Chegámos à data. E a pergunta impõe-se, simples e desconfortável: cadê?
A PEPU foi apresentada como uma ferramenta estruturante: transparência, uniformização de procedimentos, redução de prazos, desmaterialização real dos processos urbanísticos, melhor comunicação entre cidadãos, técnicos e municípios. Em teoria, um salto civilizacional num dos setores historicamente mais lentos, opacos e desiguais da administração pública.
Na prática, o que se sente é um silêncio estranho. Uma implementação difusa. Municípios em ritmos diferentes, técnicos ainda sem formação adequada, plataformas que não comunicam entre si, procedimentos que continuam a correr “em paralelo” — parte digital, parte analógica, parte informal. O resultado é uma sensação conhecida: mais expectativa do que realidade.
O problema não é apenas tecnológico.
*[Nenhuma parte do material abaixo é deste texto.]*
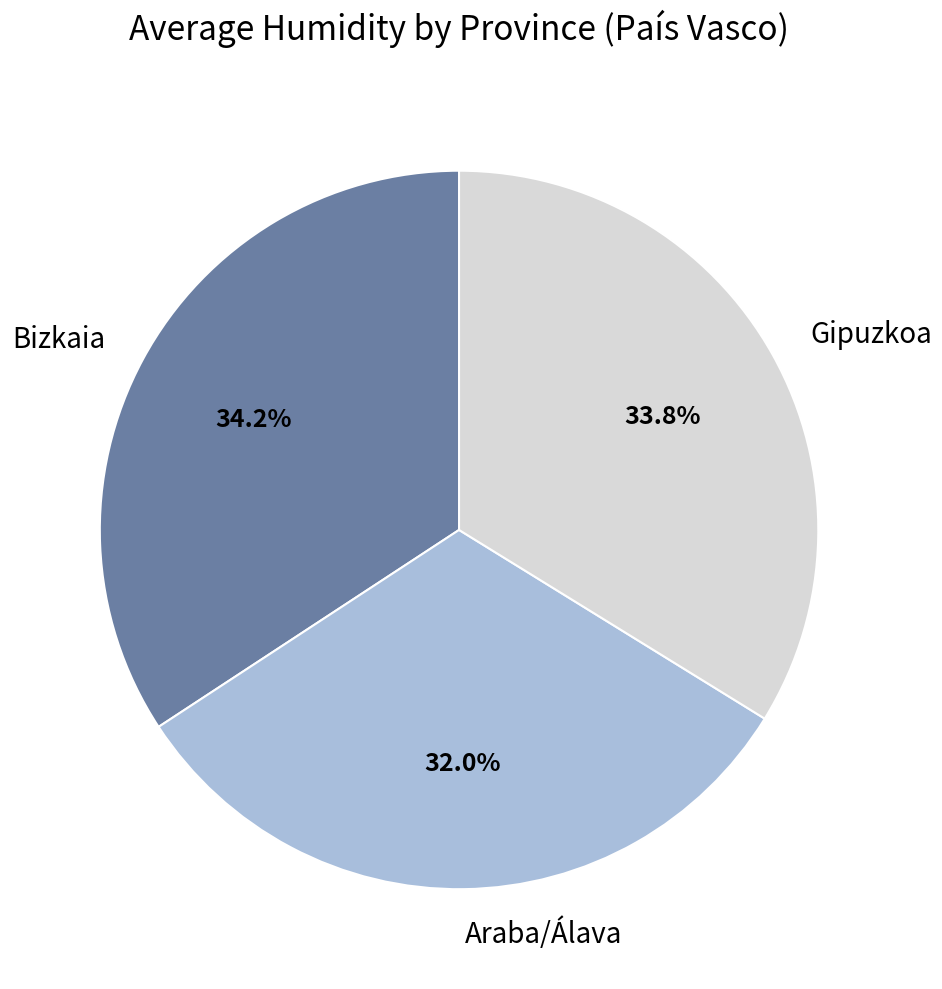

Which category has the smallest portion of the pie?

Araba/Álava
Nunca foi. É estrutural e cultural. Digitalizar não é apenas criar uma plataforma; é mudar processos, responsabilidades, hábitos e poderes. É aceitar que a transparência deixa menos espaço para arbitrariedade. Que a uniformização reduz desigualdades entre municípios. Que o cidadão deixa de depender do “telefone certo” ou do “email certo”.
Quando se anuncia uma data obrigatória e essa data passa sem um marco claro, sem comunicação pública consistente, sem balanço, o que se fragiliza não é apenas a plataforma — é a confiança. Confiança dos técnicos, dos arquitetos, dos engenheiros, dos promotores, dos cidadãos que acreditaram que, desta vez, seria diferente.
A PEPU não é um detalhe administrativo. É uma peça central na forma como o território é pensado, licenciado e transformado. E o território não pode continuar refém de atrasos crónicos, interpretações locais contraditórias e processos que se arrastam durante anos.
Se a PEPU não está pronta, é legítimo dizê-lo. Se está parcialmente pronta, é fundamental explicá-lo. O que não é aceitável é este vazio comunicacional, onde todos sabem que “era suposto”, mas ninguém sabe exatamente em que ponto estamos.
A transição digital na administração pública exige mais do que prazos em Diário da República. Exige planeamento realista, acompanhamento contínuo, investimento em pessoas e, acima de tudo, responsabilização. Caso contrário, arriscamo-nos a transformar uma boa ideia em mais um capítulo de frustração coletiva.
A pergunta mantém-se, incómoda mas necessária:
Se a PEPU era obrigatória a 5 de janeiro de 2026, onde está hoje?
E, sobretudo, quem explica aos cidadãos o desfasamento entre o anunciado e o vivido?
Porque modernizar o urbanismo não é apenas lançar plataformas. É cumprir compromissos.